§ Exercise instructions:
Below are some records; write them all out again exactly.
------ Data for this task
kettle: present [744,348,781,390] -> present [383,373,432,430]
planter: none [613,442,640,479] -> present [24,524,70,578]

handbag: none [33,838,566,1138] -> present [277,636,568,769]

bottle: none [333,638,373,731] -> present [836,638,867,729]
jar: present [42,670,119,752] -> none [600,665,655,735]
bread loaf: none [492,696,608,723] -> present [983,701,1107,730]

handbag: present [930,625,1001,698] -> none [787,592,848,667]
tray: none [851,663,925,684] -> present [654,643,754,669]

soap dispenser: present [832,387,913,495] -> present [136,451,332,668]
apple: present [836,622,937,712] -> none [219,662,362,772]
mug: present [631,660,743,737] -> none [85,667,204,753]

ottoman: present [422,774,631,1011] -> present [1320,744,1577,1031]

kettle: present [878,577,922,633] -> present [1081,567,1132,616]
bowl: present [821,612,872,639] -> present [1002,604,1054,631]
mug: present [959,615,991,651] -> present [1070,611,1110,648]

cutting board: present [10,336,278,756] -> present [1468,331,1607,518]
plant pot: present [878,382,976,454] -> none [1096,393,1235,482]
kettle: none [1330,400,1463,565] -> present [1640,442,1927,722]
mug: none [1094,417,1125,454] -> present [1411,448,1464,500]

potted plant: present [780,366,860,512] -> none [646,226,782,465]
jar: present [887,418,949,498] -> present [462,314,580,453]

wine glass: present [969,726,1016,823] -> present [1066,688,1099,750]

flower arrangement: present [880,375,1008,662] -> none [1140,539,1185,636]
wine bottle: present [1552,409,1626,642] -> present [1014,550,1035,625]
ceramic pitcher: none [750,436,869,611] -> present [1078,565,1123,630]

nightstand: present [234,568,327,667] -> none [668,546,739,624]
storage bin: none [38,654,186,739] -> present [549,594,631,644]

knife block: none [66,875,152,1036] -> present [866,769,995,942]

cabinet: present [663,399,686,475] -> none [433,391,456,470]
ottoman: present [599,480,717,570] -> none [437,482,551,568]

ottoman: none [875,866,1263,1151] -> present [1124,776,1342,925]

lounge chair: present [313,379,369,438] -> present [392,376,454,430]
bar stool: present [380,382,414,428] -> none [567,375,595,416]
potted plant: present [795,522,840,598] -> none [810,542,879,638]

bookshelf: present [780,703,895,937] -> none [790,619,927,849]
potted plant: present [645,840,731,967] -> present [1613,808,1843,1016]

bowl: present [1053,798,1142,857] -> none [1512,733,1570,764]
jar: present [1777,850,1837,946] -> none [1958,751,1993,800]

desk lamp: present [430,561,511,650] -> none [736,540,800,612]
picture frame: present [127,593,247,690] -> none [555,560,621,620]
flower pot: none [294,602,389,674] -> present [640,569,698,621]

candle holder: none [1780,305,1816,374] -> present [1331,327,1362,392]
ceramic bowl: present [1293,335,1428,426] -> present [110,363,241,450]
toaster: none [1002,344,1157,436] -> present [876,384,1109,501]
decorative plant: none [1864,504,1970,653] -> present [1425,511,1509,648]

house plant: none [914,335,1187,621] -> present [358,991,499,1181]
------------
§ Answer for this exercise:
kettle: present [744,348,781,390] -> present [383,373,432,430]
planter: none [613,442,640,479] -> present [24,524,70,578]

handbag: none [33,838,566,1138] -> present [277,636,568,769]

bottle: none [333,638,373,731] -> present [836,638,867,729]
jar: present [42,670,119,752] -> none [600,665,655,735]
bread loaf: none [492,696,608,723] -> present [983,701,1107,730]

handbag: present [930,625,1001,698] -> none [787,592,848,667]
tray: none [851,663,925,684] -> present [654,643,754,669]

soap dispenser: present [832,387,913,495] -> present [136,451,332,668]
apple: present [836,622,937,712] -> none [219,662,362,772]
mug: present [631,660,743,737] -> none [85,667,204,753]

ottoman: present [422,774,631,1011] -> present [1320,744,1577,1031]

kettle: present [878,577,922,633] -> present [1081,567,1132,616]
bowl: present [821,612,872,639] -> present [1002,604,1054,631]
mug: present [959,615,991,651] -> present [1070,611,1110,648]

cutting board: present [10,336,278,756] -> present [1468,331,1607,518]
plant pot: present [878,382,976,454] -> none [1096,393,1235,482]
kettle: none [1330,400,1463,565] -> present [1640,442,1927,722]
mug: none [1094,417,1125,454] -> present [1411,448,1464,500]

potted plant: present [780,366,860,512] -> none [646,226,782,465]
jar: present [887,418,949,498] -> present [462,314,580,453]

wine glass: present [969,726,1016,823] -> present [1066,688,1099,750]

flower arrangement: present [880,375,1008,662] -> none [1140,539,1185,636]
wine bottle: present [1552,409,1626,642] -> present [1014,550,1035,625]
ceramic pitcher: none [750,436,869,611] -> present [1078,565,1123,630]

nightstand: present [234,568,327,667] -> none [668,546,739,624]
storage bin: none [38,654,186,739] -> present [549,594,631,644]

knife block: none [66,875,152,1036] -> present [866,769,995,942]

cabinet: present [663,399,686,475] -> none [433,391,456,470]
ottoman: present [599,480,717,570] -> none [437,482,551,568]

ottoman: none [875,866,1263,1151] -> present [1124,776,1342,925]

lounge chair: present [313,379,369,438] -> present [392,376,454,430]
bar stool: present [380,382,414,428] -> none [567,375,595,416]
potted plant: present [795,522,840,598] -> none [810,542,879,638]

bookshelf: present [780,703,895,937] -> none [790,619,927,849]
potted plant: present [645,840,731,967] -> present [1613,808,1843,1016]

bowl: present [1053,798,1142,857] -> none [1512,733,1570,764]
jar: present [1777,850,1837,946] -> none [1958,751,1993,800]

desk lamp: present [430,561,511,650] -> none [736,540,800,612]
picture frame: present [127,593,247,690] -> none [555,560,621,620]
flower pot: none [294,602,389,674] -> present [640,569,698,621]

candle holder: none [1780,305,1816,374] -> present [1331,327,1362,392]
ceramic bowl: present [1293,335,1428,426] -> present [110,363,241,450]
toaster: none [1002,344,1157,436] -> present [876,384,1109,501]
decorative plant: none [1864,504,1970,653] -> present [1425,511,1509,648]

house plant: none [914,335,1187,621] -> present [358,991,499,1181]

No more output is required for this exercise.